There are several interesting myths surrounding the magical Calendula. One comes from India. It begins with a Deity named Gondmuli. He kidnapped the wife of another God who was determined to get her back. They fought fiercely, and the husband won, dragging his wife back home. As the traveled she dropped a hairpin from which the first Marigold sprouted.
Greeks have two stories about Calendula. First is the tale of Caltha and Apollo. Caltha could not keep her eyes away from the Sun god, so much so his powerful rays melted her. What remained was a Marigold which, to this day, keeps its face to the sun.

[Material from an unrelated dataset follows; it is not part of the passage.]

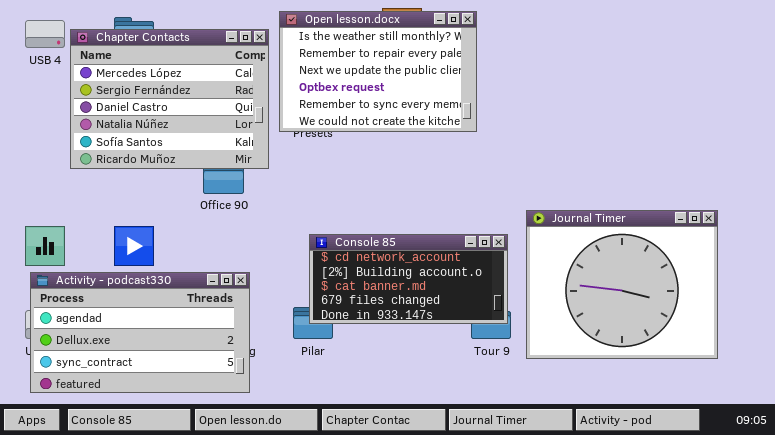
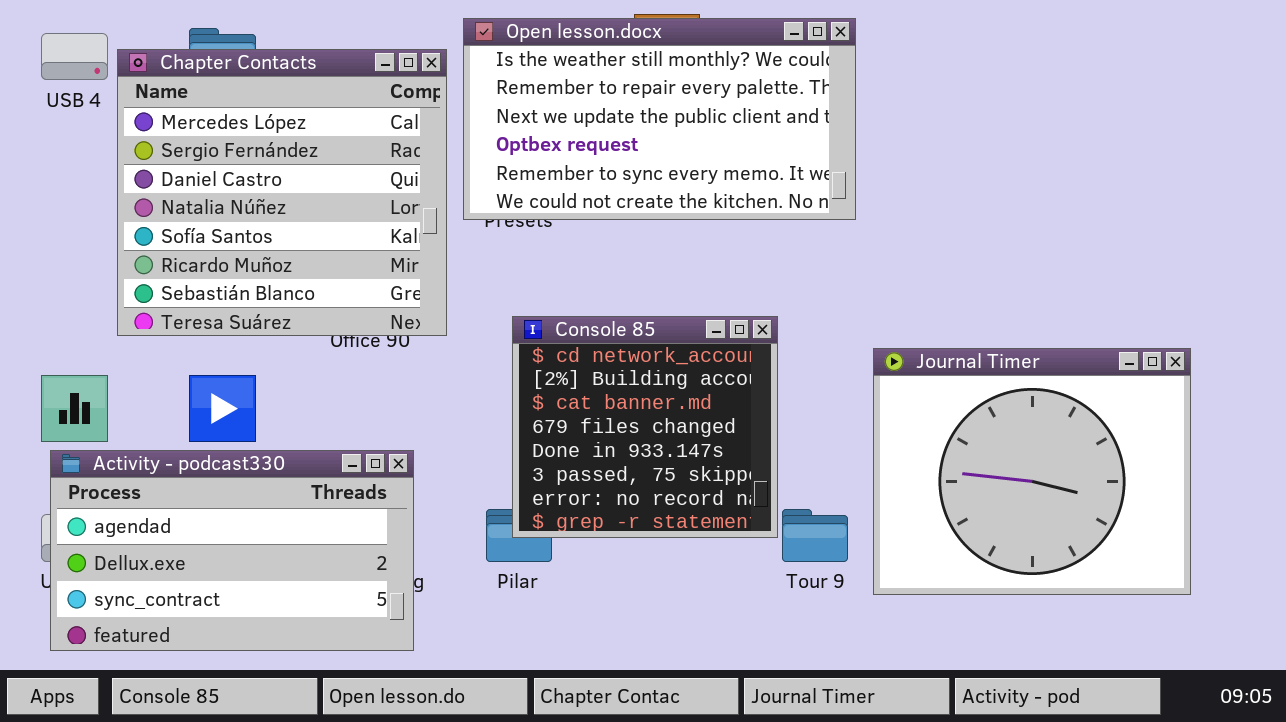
Open lesson.docx: [279,11,477,132] -> [463,18,856,220], resized
Chapter Contacts: [70,29,269,169] -> [117,49,447,336], resized
Console 85: [309,234,508,324] -> [512,316,778,538], resized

The second bit of lore surrounds Midas, who yearned for great wealth. That was all he cared about but for his daughter named Marigold. Midas wanted Marigold adorned with great riches, but she was content to play barefoot outdoors, crowning her hair with a simple ribbon. One day Bacchus came to visit thanking him for his kindness to Silenus. In the ensuing conversation Bacchus grew uncomfortable without any bit of nature for comfort. Midas said he wanted nothing of such things, but rather wished he could turn everything to gold – a wish that Bacchus granted. Within moments everything on Midas has turned brilliant gold.
Marigold came in from the woods with beautiful flowers and wondered about her father’s golden robe and sandals. Midas explained that the Gods had given him the golden touch, demonstrating with his chair and a napkin. Sadly his food turned to gold too! Marigold in concern for her father gave him a hug and likewise turned to gold. He begged Bacchus to spare her, and promised to walk in the woods with Marigold if the Golden Touch would be taken away. Bacchus instructed Midas to wash in the river. There everything on his body returned to normal. He returned to the castle, picking up Marigold in his arms so she too would return to life.
Midas and Marigold had a lovely feast, Midas finding that everything tasted grand and looked beautiful in its simple state. The two then went to the woods where Midas found great joy in those walks, far more than any treasure in his coffer. This story reflects the beautiful simplicity of the Calendula and how it too is a sacred treasure.